Consigne écrite: Reproduisez sans rien changer tout ce qui va de la ligne contenant « collector number: 7260 » jusqu'à la dernière ligne, ces deux lignes comprises.

Extraits de données:
══════
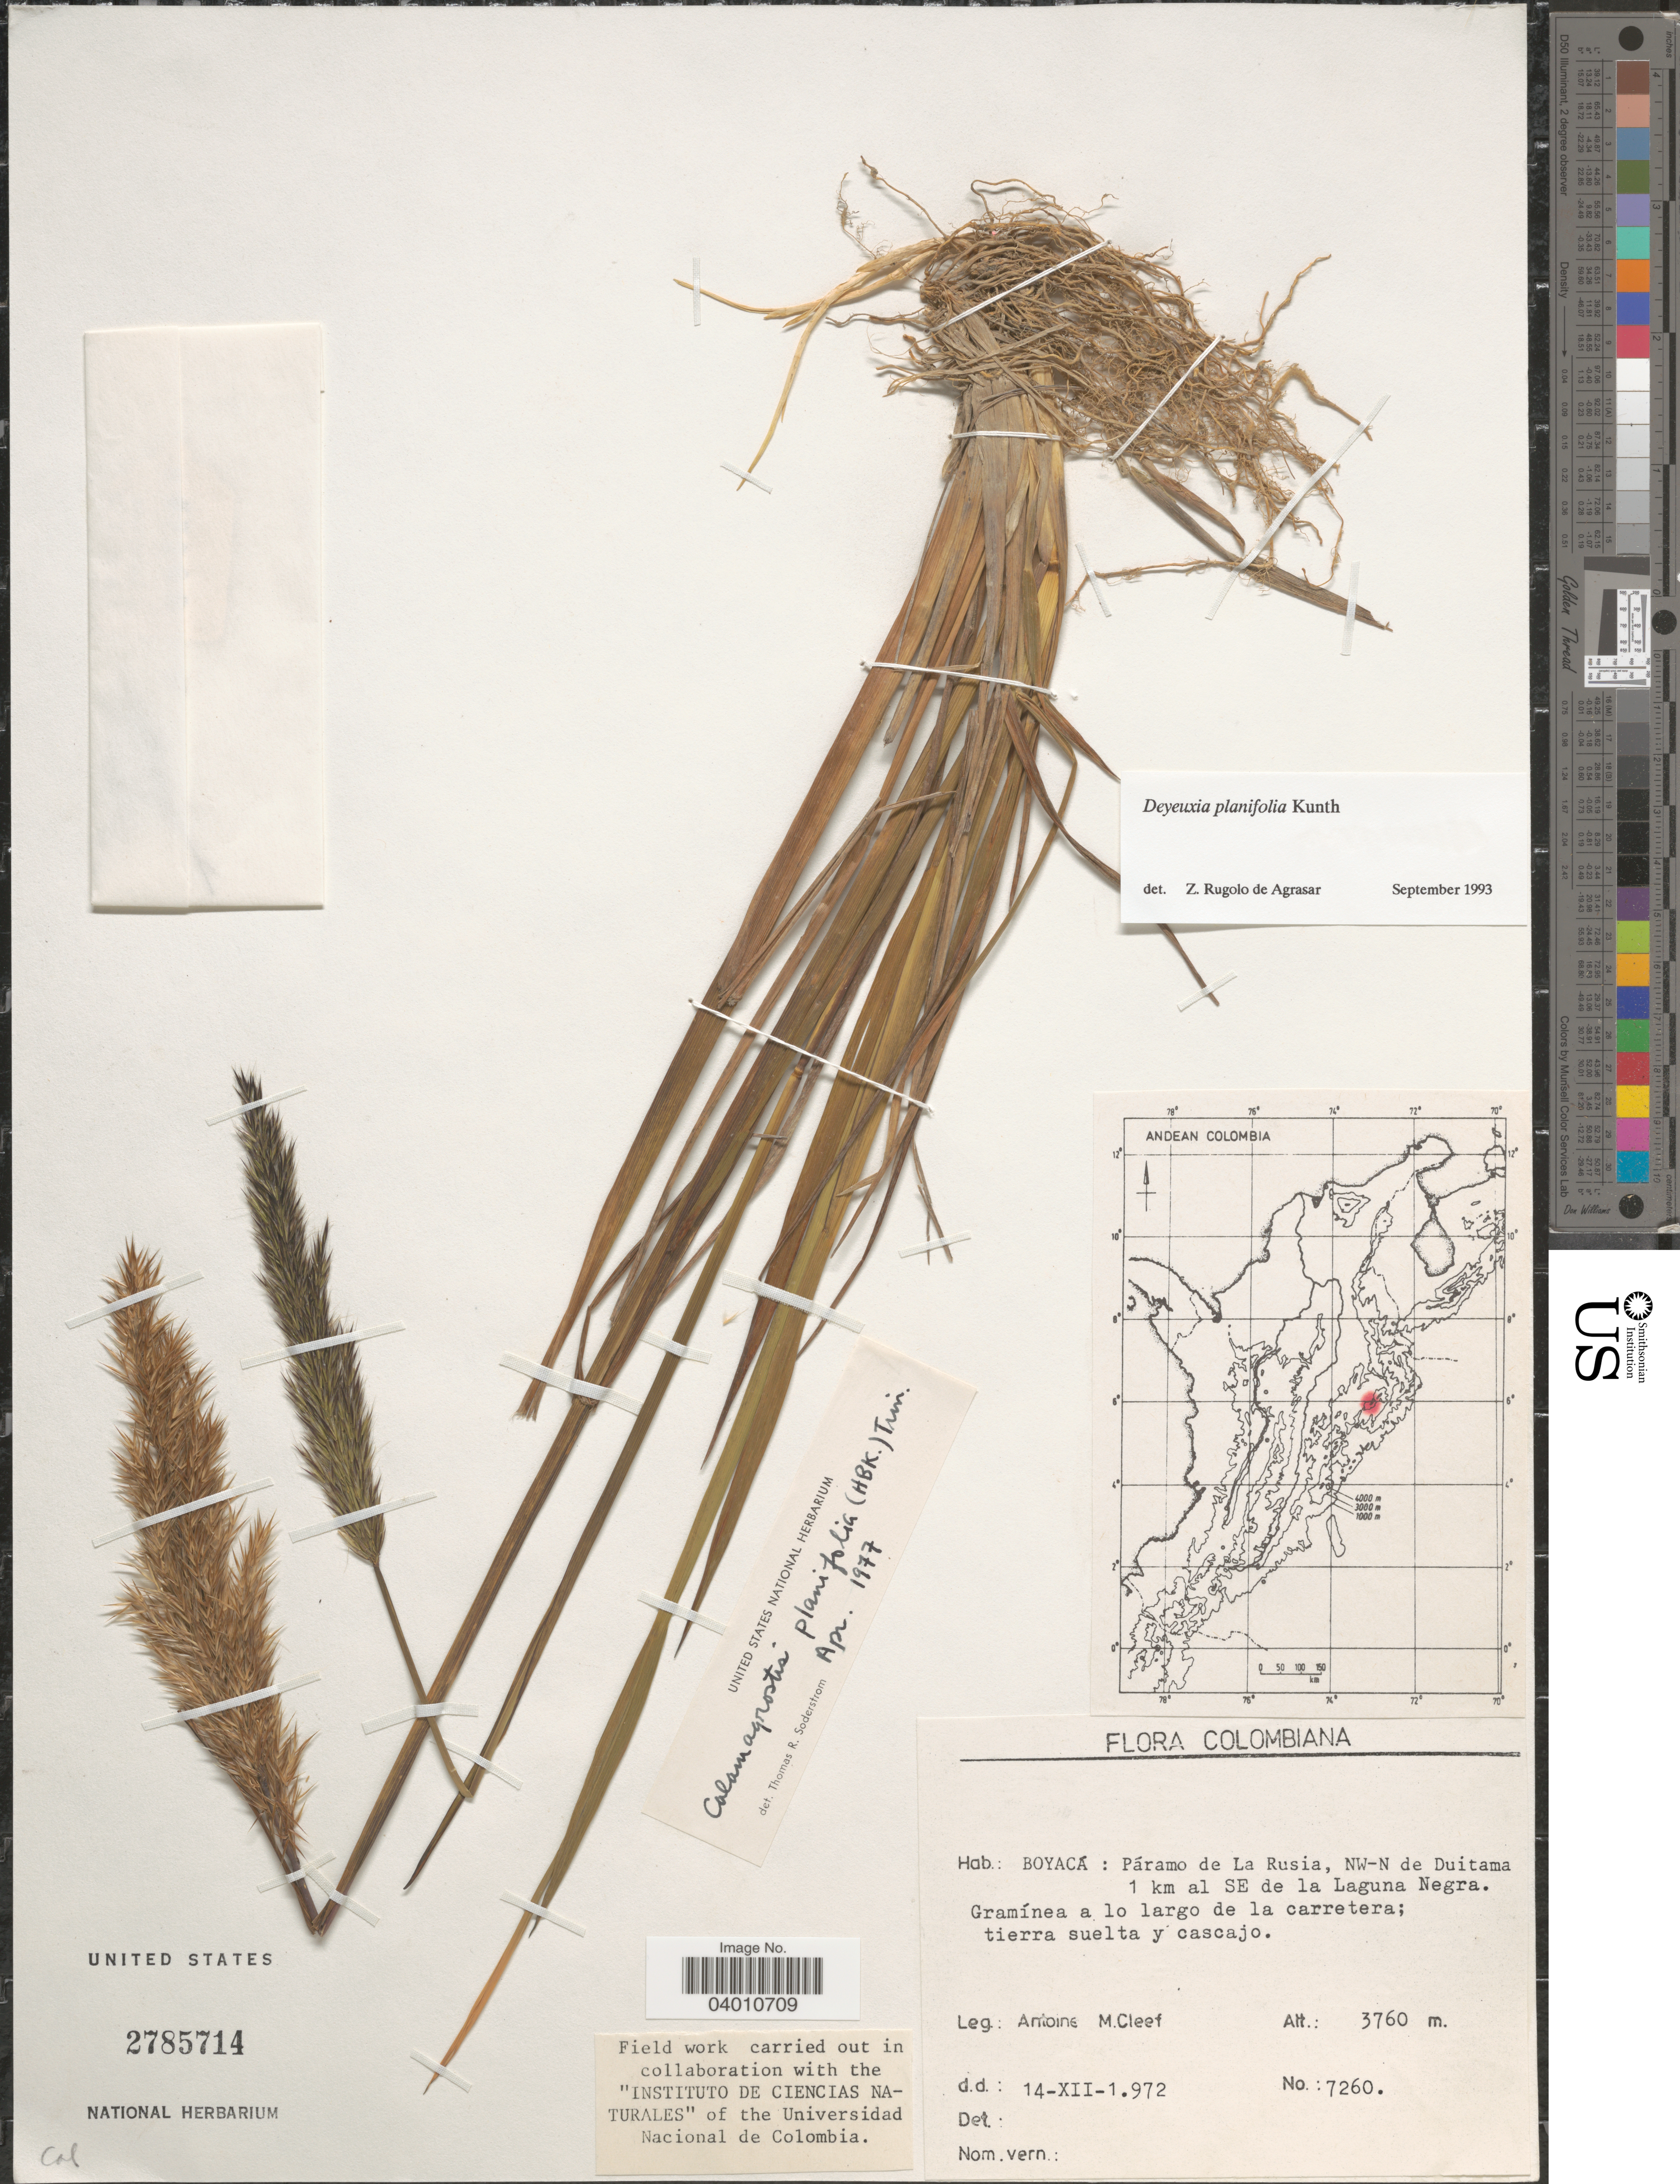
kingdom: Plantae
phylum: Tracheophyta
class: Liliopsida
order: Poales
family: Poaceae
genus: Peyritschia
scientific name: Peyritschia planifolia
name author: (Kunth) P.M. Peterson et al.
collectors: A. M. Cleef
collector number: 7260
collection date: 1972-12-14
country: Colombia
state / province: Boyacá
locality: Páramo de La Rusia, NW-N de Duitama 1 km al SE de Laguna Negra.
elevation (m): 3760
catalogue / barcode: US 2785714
══════
Réponse au problème:
collector number: 7260
collection date: 1972-12-14
country: Colombia
state / province: Boyacá
locality: Páramo de La Rusia, NW-N de Duitama 1 km al SE de Laguna Negra.
elevation (m): 3760
catalogue / barcode: US 2785714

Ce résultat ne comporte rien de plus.